La méthylation de l’ADN est une modification épigénétique qui implique l’ajout d’un groupe méthyle à la base cytosine de l’ADN pour former la 5-méthylcytosine. Cette modification modifie l’expression des gènes.
Pour quantifier la méthylation de l’ADN par dot-blot, prélevez des échantillons d’ADN génomique dérivé de chondrocytes humains à différents stades de dédifférenciation qui présentent différents niveaux de cytosine méthylée.
Traitez les échantillons d’ADN avec de l’hydroxyde de sodium – un alcali puissant – et chauffez-les. Ce traitement brise les liaisons hydrogène entre les deux brins d’ADN, entraînant une dénaturation de l’ADN. Ajoutez de l’acétate d’ammonium pour neutraliser l’alcali, empêchant ainsi une dégradation excessive de l’ADN.
Prenez une membrane en nylon et repérez les échantillons d’ADN dénaturés sous forme de points. L’ADN chargé négativement se lie à la membrane de nylon chargée positivement via des interactions électrostatiques, ce qui entraîne son transfert sur le support solide.
Traitez la membrane tamponnée avec un tampon de blocage pour éviter une liaison non spécifique. Ensuite, ajoutez des anticorps anti-5-méthylcytosine à la membrane et incuberez.
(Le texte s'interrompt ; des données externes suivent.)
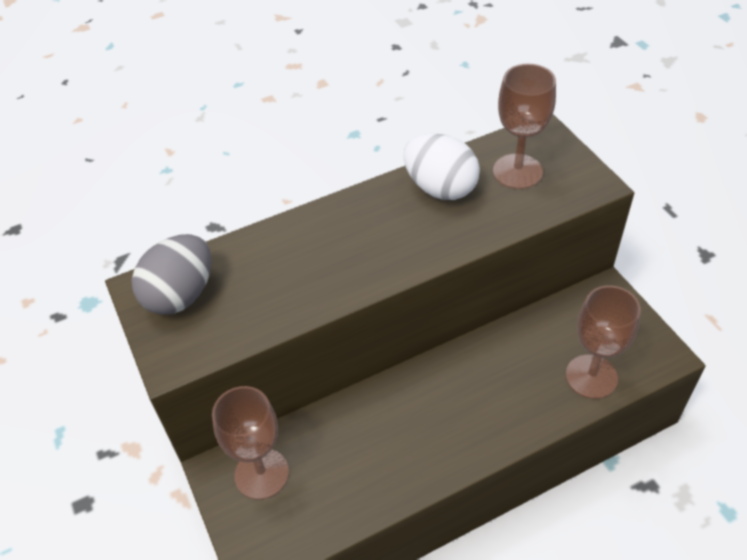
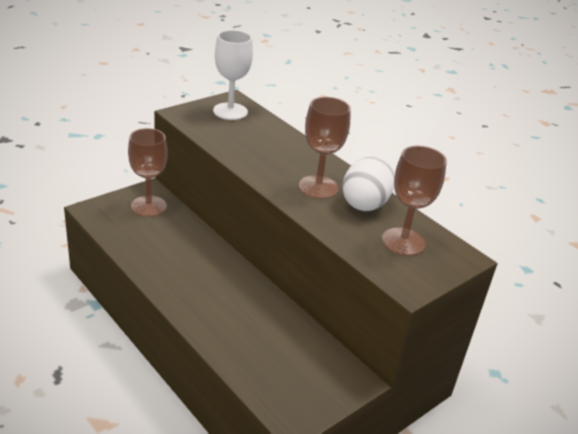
camera: 70 degrees right, 15 degrees down
grey egg [132,234,212,315] -> white goblet [213,30,253,120]
brown goblet [566,285,641,399] -> brown goblet moved to [298,97,351,199]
Ces anticorps se lient exclusivement à la cytosine méthylée de l’ADN.
Lavez pour éliminer les anticorps non liés et ajoutez des anticorps secondaires conjugués à des enzymes chimiluminescentes qui se lient spécifiquement aux anticorps primaires.
Ajoutez un substrat chimiluminescent sur la membrane. L’enzyme de l’anticorps réagit avec le substrat pour produire une chimiluminescence, ce qui produit des points de différentes intensités.
Imagez la membrane et mesurez l'intensité des points, ce qui correspond à l'étendue de la méthylation de l'ADN dans chaque échantillon.